Predation on young elk by wolves tends to come during the winter months, but FWP research technician Ben Jimenez said last year's uptick in wolf activity wasn't as high as people expected to see.


"It was a screwy winter with not a lot of snow," he said. "That's why we do these studies for three years. ... Who knows? Maybe this winter we'll see a huge number of wolf kills."Jimenez and other researchers try to get to the sites where calves have been killed as quickly as possible after the radio signals a mortality.If they can get there quick enough, the clues left behind by the predator will tell them what kind of animal was responsible for the death.

A mountain lion's trademark is deep bites on the neck and jaw or claw marks along the body of the prey. A lion will pluck all the hair away from around the ribcage before it begins to feed.
"It looks like they've shaved it with clippers," Jimenez said.Both lions and bears tend to cache whatever they don't eat, but a lion is more fastidious about covering its prey."Bears are not usually as neat," he said. "They tend to kill things with more massive blows. Bears crush things."
A wolf kill site is something totally different."Oftentimes it looks like a bomb went off," Jimenez said. "You'll find multiple places where the animal went down and then got back up."A wolf pack will leave bones and other material scattered over a much larger area.
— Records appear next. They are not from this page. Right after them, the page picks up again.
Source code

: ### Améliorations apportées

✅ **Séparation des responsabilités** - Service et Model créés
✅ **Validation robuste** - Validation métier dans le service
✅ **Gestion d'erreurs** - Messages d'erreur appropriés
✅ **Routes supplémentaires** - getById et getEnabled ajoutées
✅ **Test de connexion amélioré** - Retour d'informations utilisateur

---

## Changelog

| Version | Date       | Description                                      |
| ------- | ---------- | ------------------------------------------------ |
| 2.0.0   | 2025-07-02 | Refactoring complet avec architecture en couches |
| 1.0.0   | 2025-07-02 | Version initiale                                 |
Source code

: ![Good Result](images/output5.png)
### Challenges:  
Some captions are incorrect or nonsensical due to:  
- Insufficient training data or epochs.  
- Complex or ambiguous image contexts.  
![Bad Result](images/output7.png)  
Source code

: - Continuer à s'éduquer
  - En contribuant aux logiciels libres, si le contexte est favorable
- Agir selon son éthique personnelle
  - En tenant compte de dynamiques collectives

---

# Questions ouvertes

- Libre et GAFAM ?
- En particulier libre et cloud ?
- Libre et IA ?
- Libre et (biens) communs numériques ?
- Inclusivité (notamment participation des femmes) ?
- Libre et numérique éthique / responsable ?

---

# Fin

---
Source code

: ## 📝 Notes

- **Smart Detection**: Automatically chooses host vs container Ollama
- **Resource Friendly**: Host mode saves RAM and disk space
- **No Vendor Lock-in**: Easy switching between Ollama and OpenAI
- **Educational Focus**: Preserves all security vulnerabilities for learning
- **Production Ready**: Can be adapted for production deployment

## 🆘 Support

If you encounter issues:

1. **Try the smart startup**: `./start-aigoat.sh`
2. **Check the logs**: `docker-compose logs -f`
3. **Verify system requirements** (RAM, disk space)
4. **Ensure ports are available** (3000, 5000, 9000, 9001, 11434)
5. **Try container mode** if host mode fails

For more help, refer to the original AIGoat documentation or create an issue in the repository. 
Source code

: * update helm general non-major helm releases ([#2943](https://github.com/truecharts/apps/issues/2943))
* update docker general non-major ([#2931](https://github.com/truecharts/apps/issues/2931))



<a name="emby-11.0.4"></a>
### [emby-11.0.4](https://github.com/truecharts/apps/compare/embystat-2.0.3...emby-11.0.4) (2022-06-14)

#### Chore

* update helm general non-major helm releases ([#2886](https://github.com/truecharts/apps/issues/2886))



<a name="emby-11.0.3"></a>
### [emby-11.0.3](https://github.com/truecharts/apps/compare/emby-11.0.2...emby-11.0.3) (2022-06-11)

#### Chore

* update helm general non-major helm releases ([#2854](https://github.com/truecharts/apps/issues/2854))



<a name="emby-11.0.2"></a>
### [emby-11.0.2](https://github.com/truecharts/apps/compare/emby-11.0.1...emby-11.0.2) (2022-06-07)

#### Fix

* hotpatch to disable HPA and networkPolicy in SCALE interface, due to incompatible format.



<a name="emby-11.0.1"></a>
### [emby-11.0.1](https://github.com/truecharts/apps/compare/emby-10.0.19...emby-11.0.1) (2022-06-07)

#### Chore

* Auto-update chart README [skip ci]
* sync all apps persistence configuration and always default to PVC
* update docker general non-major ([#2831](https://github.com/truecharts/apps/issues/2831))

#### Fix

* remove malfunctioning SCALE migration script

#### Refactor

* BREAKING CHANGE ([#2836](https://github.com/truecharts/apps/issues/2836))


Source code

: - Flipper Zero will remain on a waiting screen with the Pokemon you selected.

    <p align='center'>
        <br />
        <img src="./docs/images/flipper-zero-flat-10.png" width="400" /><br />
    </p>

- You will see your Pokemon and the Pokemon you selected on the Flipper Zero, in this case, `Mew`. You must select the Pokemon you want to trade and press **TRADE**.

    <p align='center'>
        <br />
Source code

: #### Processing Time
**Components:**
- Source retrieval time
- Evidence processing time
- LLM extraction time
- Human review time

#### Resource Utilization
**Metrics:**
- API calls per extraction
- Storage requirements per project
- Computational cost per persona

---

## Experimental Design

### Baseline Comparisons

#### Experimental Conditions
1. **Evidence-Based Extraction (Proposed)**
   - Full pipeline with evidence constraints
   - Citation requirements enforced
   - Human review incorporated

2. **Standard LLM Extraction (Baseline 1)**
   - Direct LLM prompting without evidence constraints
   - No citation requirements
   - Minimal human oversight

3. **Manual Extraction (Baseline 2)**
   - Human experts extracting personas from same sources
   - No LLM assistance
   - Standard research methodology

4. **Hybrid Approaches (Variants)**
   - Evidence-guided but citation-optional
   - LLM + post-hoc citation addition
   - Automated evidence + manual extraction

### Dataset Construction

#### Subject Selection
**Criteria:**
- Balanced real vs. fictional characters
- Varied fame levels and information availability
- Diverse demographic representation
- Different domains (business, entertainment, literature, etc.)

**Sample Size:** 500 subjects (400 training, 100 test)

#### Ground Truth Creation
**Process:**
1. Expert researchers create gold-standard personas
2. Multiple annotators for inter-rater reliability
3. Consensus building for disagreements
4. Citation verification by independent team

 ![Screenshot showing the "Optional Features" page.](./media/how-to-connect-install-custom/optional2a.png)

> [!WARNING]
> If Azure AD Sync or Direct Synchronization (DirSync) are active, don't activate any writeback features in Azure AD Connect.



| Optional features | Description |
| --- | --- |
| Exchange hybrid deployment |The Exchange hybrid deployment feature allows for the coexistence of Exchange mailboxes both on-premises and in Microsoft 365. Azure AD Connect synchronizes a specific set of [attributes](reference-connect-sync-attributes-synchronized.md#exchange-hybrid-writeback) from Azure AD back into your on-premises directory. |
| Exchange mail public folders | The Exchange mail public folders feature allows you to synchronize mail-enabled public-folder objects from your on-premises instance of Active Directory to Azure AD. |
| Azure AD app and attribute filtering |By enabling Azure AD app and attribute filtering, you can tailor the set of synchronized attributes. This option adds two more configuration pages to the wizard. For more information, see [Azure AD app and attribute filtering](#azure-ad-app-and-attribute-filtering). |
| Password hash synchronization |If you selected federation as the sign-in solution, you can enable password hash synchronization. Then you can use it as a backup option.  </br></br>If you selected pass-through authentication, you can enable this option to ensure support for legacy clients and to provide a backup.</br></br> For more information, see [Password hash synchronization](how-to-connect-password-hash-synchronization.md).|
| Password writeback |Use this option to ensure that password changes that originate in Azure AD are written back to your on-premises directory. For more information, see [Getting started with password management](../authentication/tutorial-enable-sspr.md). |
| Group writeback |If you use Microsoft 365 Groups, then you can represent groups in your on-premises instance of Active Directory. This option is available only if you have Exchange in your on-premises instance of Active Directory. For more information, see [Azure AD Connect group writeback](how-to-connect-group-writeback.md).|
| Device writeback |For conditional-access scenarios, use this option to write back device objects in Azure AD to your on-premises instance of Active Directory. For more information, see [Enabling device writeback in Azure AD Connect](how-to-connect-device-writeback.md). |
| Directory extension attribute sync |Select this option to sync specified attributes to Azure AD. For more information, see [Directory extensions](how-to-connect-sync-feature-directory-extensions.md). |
They also tend to leave lots of tracks and scat too.


"You definitely get honed in on some this stuff after doing this for a while," he said. "You pick up on the little things. We are trying to be very careful on deciding the cause of death. We really attempt to make as few assumptions as possible."

Like last year, the researchers are having problems keeping the radio ear tags on elk calves. Unlike last year, when the tags simply fell off, this year the tags are breaking.So far, the study has lost 18 tags to the defect."It's just infuriating," Hebblewhite said. "But it's not lethal to the project by any stretch of the imagination."The researchers will capture and tag another contingent of calves that will be followed through the winter months.

Jourdonnais is hopeful the upward population trend will continue.When he arrived in the valley in 2009, the elk calf/cow ratio through the Bitterroot was about 15 calves per 100 cows.
"Back then, we didn't know how this was going to go," he said. "This is a great start. We're very cautious and hopeful that if it goes the way we have it designed in management, some of the hunting restrictions could be lifted in the next biennium."

In the next few years, the hope is hunting will return to a general season for bull elk and some antlerless opportunities in the East Fork, Jourdonnais said.
"I think it's going to be a long hard road to get antlerless opportunities back to HD 250," he said.